>>>
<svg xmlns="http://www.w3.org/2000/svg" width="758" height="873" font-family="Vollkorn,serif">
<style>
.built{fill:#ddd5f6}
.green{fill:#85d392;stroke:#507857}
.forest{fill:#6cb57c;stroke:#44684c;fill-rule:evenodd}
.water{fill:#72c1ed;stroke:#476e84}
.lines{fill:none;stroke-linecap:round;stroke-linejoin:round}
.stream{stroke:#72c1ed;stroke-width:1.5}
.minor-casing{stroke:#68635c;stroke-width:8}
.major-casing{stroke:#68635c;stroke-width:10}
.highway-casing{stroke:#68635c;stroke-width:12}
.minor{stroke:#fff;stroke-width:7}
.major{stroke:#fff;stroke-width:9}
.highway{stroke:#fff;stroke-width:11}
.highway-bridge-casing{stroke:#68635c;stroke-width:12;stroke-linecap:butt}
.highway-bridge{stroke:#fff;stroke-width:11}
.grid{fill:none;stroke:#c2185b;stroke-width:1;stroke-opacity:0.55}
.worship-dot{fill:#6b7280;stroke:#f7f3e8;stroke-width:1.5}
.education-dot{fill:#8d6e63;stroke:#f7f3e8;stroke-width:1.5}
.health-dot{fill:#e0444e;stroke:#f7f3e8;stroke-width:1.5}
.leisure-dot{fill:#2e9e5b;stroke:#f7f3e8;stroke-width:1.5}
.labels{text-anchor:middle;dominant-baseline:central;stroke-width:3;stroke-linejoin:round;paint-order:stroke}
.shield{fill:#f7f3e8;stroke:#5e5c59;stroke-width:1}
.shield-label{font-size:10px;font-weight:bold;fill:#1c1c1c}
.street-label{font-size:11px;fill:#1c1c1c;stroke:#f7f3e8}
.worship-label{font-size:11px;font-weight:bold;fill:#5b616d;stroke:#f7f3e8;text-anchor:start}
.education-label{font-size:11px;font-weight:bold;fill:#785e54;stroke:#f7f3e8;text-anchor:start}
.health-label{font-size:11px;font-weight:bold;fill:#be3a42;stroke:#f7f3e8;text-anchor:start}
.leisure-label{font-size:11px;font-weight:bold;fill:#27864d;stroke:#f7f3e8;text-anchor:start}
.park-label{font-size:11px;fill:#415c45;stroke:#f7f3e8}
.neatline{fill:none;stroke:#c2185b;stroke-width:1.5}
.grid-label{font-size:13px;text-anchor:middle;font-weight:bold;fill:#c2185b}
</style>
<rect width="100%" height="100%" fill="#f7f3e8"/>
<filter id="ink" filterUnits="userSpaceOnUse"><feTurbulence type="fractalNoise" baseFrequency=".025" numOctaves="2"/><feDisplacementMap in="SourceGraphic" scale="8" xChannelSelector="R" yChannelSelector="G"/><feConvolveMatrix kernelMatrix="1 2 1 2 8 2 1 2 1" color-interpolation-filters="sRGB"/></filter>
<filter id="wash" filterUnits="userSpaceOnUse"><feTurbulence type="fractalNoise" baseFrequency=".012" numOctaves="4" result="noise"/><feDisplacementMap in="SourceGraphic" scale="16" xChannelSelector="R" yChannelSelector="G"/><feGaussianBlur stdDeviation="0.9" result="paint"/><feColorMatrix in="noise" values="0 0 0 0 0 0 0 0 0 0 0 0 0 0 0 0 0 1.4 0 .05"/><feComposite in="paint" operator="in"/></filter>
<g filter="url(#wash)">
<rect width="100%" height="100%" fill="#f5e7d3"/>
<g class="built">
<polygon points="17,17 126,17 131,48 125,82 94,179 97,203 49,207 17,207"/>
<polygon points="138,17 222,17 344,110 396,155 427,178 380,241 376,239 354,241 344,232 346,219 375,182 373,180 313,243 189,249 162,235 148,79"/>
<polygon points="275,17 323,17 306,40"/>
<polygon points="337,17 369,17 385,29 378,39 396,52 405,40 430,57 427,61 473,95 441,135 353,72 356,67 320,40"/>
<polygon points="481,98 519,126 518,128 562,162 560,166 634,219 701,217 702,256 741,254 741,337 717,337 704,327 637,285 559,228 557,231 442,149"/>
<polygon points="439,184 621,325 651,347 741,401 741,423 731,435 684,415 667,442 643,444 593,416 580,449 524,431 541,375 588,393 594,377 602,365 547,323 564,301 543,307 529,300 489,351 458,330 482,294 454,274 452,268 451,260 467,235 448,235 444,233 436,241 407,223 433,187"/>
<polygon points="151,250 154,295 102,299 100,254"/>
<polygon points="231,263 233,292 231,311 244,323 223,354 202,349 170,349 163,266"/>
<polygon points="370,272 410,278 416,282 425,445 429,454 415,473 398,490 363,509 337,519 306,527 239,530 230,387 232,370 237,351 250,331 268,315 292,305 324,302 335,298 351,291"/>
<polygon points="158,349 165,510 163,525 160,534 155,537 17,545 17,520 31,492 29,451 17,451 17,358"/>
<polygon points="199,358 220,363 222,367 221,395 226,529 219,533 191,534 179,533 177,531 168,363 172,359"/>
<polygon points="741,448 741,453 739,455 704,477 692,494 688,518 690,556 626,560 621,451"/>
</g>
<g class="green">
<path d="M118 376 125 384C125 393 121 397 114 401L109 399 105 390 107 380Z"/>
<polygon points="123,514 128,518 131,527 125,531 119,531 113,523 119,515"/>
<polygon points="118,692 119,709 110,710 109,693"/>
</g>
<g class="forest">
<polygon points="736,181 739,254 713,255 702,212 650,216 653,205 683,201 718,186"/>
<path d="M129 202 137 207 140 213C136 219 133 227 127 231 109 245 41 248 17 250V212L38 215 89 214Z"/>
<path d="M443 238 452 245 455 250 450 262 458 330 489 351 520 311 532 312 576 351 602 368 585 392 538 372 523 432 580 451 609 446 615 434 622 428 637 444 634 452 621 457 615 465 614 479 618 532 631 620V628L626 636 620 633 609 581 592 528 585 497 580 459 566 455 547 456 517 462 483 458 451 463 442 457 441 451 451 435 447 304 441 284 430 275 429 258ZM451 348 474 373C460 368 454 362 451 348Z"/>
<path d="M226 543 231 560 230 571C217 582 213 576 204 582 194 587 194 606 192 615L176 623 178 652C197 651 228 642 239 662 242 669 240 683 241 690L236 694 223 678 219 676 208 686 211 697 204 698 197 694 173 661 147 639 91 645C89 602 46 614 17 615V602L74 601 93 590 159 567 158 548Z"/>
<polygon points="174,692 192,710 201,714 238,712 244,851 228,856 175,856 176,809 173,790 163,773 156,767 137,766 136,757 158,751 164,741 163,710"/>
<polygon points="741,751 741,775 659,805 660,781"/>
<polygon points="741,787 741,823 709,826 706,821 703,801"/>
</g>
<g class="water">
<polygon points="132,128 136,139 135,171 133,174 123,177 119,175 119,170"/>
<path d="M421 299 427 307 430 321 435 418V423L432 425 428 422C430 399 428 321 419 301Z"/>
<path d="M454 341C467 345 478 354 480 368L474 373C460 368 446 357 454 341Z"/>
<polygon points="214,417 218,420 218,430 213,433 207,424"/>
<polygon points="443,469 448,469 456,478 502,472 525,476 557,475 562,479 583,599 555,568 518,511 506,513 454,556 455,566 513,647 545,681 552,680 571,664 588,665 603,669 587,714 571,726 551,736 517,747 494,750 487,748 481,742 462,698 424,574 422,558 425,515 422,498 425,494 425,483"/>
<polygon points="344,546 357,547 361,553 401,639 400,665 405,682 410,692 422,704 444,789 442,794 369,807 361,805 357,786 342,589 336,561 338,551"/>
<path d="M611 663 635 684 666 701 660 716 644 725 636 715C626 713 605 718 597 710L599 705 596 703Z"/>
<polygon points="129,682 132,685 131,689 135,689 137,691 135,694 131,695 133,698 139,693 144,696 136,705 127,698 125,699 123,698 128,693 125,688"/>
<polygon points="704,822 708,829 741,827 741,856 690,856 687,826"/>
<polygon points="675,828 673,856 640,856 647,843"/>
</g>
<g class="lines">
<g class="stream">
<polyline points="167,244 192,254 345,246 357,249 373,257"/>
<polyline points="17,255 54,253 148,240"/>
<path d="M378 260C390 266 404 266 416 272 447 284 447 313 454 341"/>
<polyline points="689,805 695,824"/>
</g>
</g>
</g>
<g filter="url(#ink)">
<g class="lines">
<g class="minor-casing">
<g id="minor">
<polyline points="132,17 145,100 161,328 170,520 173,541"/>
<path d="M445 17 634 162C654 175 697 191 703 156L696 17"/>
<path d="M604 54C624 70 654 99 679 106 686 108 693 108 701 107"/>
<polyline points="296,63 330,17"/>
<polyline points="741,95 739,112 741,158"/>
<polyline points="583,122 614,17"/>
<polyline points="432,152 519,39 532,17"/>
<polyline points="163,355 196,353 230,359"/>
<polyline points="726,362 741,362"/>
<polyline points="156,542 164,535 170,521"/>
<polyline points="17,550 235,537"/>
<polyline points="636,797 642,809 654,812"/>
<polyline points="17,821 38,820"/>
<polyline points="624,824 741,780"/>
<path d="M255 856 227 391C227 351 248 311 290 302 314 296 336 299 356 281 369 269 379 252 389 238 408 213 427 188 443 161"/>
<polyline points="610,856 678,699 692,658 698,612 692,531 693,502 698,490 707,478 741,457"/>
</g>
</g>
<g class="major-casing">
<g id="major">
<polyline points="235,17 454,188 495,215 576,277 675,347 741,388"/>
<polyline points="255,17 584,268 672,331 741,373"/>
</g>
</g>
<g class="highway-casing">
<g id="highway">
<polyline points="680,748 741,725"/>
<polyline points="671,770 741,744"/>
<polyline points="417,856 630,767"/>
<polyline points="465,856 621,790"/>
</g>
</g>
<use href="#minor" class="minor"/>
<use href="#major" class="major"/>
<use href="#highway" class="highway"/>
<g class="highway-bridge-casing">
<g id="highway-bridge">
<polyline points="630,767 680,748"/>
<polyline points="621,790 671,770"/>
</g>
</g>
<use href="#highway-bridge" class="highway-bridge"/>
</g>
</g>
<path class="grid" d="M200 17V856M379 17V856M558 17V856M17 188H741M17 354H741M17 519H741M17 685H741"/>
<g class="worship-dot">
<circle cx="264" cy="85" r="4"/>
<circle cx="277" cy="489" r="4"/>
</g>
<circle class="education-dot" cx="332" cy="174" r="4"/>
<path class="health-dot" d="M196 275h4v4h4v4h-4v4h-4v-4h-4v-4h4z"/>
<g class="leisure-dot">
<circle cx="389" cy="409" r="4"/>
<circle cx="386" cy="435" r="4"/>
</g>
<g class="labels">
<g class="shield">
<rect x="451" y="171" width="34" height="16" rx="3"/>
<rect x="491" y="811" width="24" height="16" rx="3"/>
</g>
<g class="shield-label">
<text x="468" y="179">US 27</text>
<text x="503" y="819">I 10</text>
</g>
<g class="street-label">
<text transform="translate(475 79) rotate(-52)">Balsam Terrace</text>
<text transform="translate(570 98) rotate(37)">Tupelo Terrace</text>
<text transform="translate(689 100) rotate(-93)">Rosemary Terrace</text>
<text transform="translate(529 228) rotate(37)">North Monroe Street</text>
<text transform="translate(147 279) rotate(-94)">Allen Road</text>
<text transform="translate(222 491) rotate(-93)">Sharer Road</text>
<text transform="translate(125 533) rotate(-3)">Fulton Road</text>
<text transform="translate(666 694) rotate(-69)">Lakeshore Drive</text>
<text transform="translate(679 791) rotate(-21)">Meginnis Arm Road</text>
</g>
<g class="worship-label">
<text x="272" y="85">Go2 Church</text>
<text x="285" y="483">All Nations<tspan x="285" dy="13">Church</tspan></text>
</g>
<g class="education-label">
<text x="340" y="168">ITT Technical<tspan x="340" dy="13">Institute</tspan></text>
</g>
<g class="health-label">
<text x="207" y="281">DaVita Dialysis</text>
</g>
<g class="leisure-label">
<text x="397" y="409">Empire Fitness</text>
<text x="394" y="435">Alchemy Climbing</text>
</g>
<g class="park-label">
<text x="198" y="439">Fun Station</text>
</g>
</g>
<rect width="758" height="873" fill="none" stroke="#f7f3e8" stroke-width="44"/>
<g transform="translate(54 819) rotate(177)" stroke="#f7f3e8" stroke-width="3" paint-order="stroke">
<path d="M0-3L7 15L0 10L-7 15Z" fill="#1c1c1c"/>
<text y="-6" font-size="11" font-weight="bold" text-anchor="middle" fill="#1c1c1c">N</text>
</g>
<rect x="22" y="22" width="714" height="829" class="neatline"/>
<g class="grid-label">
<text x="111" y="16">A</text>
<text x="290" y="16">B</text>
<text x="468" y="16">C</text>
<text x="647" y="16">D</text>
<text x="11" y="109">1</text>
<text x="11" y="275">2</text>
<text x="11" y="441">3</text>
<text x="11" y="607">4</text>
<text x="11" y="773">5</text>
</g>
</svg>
<<<
▶ [WHAT YOU NEED TO DO]
Locate the lines above that contain "scale" and copy them.

▶ [SOLUTION]
<filter id="ink" filterUnits="userSpaceOnUse"><feTurbulence type="fractalNoise" baseFrequency=".025" numOctaves="2"/><feDisplacementMap in="SourceGraphic" scale="8" xChannelSelector="R" yChannelSelector="G"/><feConvolveMatrix kernelMatrix="1 2 1 2 8 2 1 2 1" color-interpolation-filters="sRGB"/></filter>
<filter id="wash" filterUnits="userSpaceOnUse"><feTurbulence type="fractalNoise" baseFrequency=".012" numOctaves="4" result="noise"/><feDisplacementMap in="SourceGraphic" scale="16" xChannelSelector="R" yChannelSelector="G"/><feGaussianBlur stdDeviation="0.9" result="paint"/><feColorMatrix in="noise" values="0 0 0 0 0 0 0 0 0 0 0 0 0 0 0 0 0 1.4 0 .05"/><feComposite in="paint" operator="in"/></filter>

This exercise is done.